(Beginning of TEXT)

Sri Aurobindo observes that people frequently try to start Yogic practice with Asana and Pranayama without observing the preliminary foundations set forth as requirements for the practice of Raja Yoga: “In modern India people attracted to Yoga, but picking up its processes from books or from persons only slightly acquainted with the matter, often plunge straight into Pranayama of Rajayoga, frequently with disastrous results. Only the very strong in spirit can afford to make mistakes in this path.”
The problems that arise are due to the influx of new powers and energies into a mental, vital and physical framework that is simply unprepared to deal with them, and thus, the practitioner can be easily thrown out of balance and aggrandize the ego, the desire-soul and the greed for powers distracts the seeker from the true higher goals with which he started.
Raja Yoga insists that the starting point is what are called “Yamas” and “Niyamas”. Sri Aurobindo describes them thus: “The first are rules of moral self-control in conduct such as truth-speaking, abstinence from injury or killing, from theft, etc.; but in reality these must be regarded as merely certain main indications of the general need of moral self-control and purity. Yama is, more largely, any self-discipline by which the rajasic egoism and its passions and desires in the human being are conquered and quieted into perfect cessation. The object is to create a moral calm, a void of the passions, and so prepare for the death of egoism in the rajasic human being. The Niyamas are equally a discipline of the mind by regular practices of which the highest is meditation on the divine Being, and their object is to create a sattwic calm, purity and preparation for concentration upon which the secure pursuance of the rest of the Yoga can be founded.”

(End of TEXT)
(Beginning of PROVIDED RECORDS)

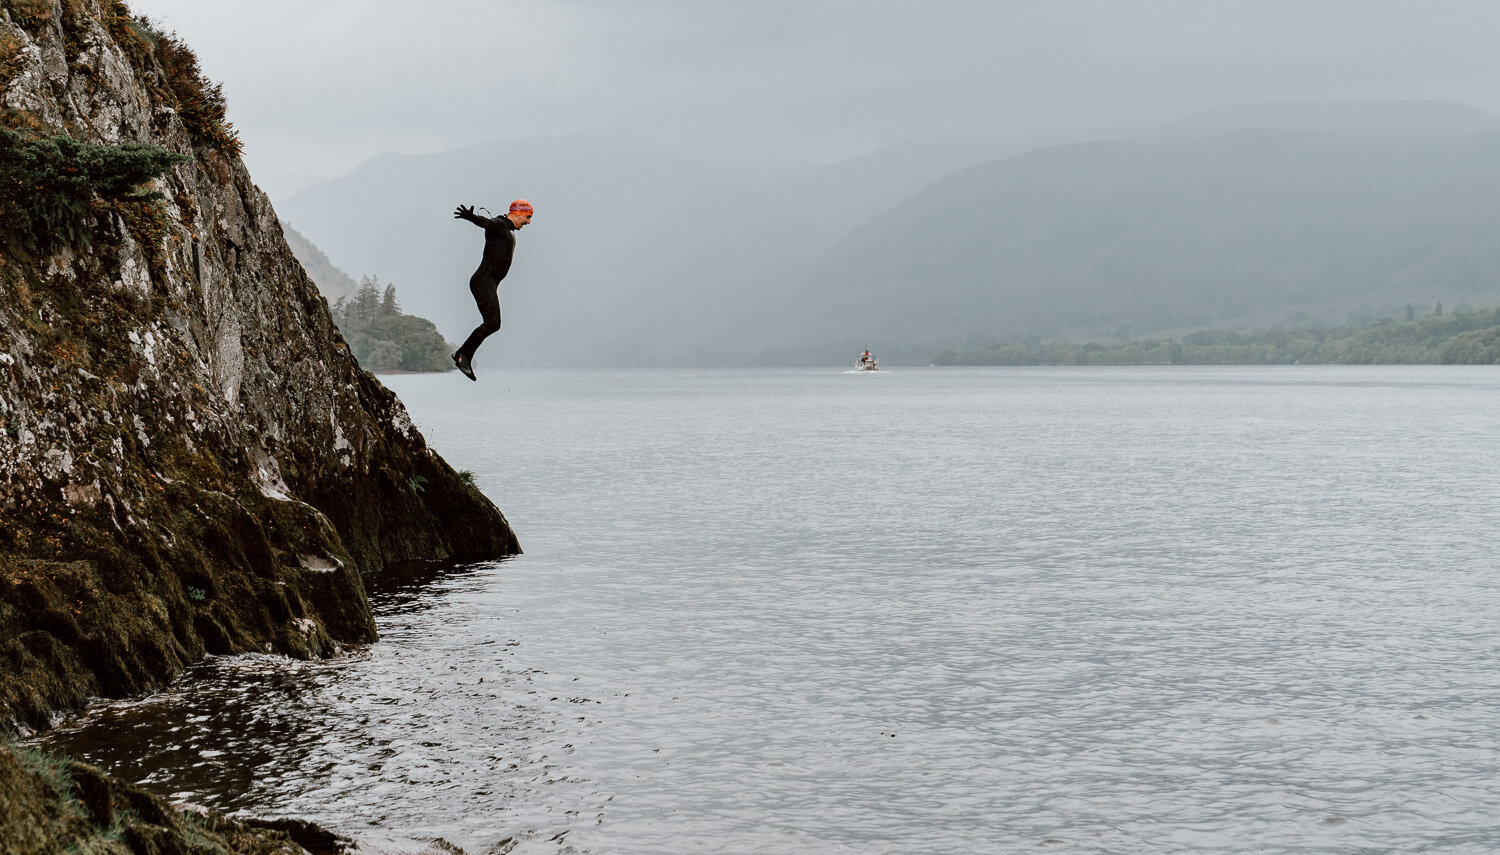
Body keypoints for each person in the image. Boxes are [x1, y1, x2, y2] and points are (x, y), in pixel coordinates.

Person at [450, 199, 534, 380]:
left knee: (493, 323)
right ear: (518, 213)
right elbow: (486, 223)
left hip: (489, 283)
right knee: (493, 323)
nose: (528, 222)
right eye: (527, 217)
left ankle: (463, 354)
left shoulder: (507, 230)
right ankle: (462, 355)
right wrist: (471, 217)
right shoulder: (499, 225)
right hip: (483, 282)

(End of PROVIDED RECORDS)

From the passage on Raja Yoga's preliminary disciplines, reproduce word for word the part starting with "Sri Aurobindo observes" and going on through "which he started.".

#### [TASK RESULT]
Sri Aurobindo observes that people frequently try to start Yogic practice with Asana and Pranayama without observing the preliminary foundations set forth as requirements for the practice of Raja Yoga: “In modern India people attracted to Yoga, but picking up its processes from books or from persons only slightly acquainted with the matter, often plunge straight into Pranayama of Rajayoga, frequently with disastrous results. Only the very strong in spirit can afford to make mistakes in this path.”
The problems that arise are due to the influx of new powers and energies into a mental, vital and physical framework that is simply unprepared to deal with them, and thus, the practitioner can be easily thrown out of balance and aggrandize the ego, the desire-soul and the greed for powers distracts the seeker from the true higher goals with which he started.